Booty Pop sounds like it’s something that happens to people with irritable bowl syndrome, but no, it’s special underdrawers that make your butt look bigger, rounder and fuller. Cuz you know how much we all need bigger asses.
All the girls with the flat butts want the Booty Pop! My friend actually got a pair of Booty Pop panties and I will say that her butt does look rounder in her jeans.
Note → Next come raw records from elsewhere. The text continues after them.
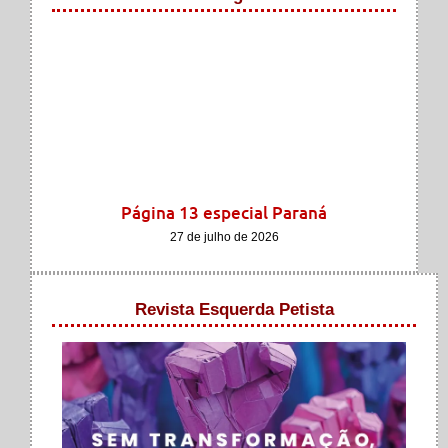
Página 13 especial Paraná
27 de julho de 2026
Revista Esquerda Petista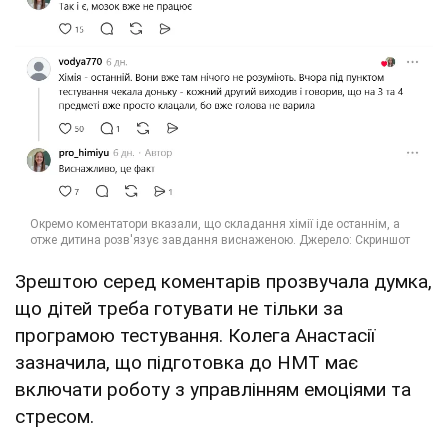
Зрештою серед коментарів прозвучала думка,
що дітей треба готувати не тільки за
програмою тестування. Колега Анастасії
зазначила, що підготовка до НМТ має
включати роботу з управлінням емоціями та
стресом.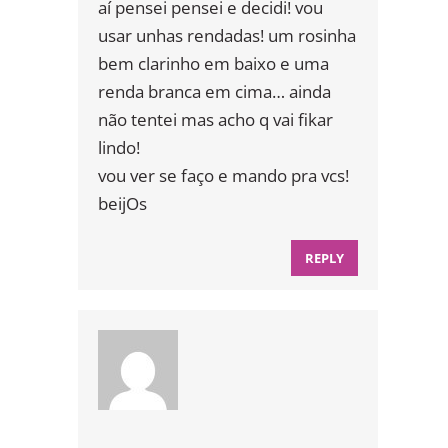
aí pensei pensei e decidi! vou
usar unhas rendadas! um rosinha
bem clarinho em baixo e uma
renda branca em cima… ainda
não tentei mas acho q vai fikar
lindo!
vou ver se faço e mando pra vcs!
beijOs
REPLY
Some people, like Kim Kardashian don't need the Booty Pop. Their curvaceous rumps are the result of exercise, genetics, and in cases like Kristie Alley, cake. However, there are a few others that could really use a little pop in the booty area, if you know what I mean.
Taylor Swift
This kind of butt appeals to Pop AND Country fans.
AnnaLynne McCord
If she had a behind like this, “90210” ratings would double. They could call it “180420”
Lindsay Lohan
Oh, Lindsay. She hasn’t been able to do anything right lately.
Jack Black
This isn’t that far from reality, actually.
Jennifer Lopez
No J.Lo. You already have enough. Please leave some butt for the rest of the class.
Snooki
Actually Snooki should try this. It’s like a bumpit for your booty.
Mila Kunis
I don’t know if Mila Kunis likes long car trips, but if she did, this might make the ride more comfortable.
Dakota Fanning
More like Dakota Fanny, right?
Dianna Agron
Quinn might not have been cast on “Glee” with the Booty Pop look. They don’t make cheerleader skirts in that size.
Amy Winehouse
Amy popped 10 at once cause if one is good, 10 is better. That's how she rolls.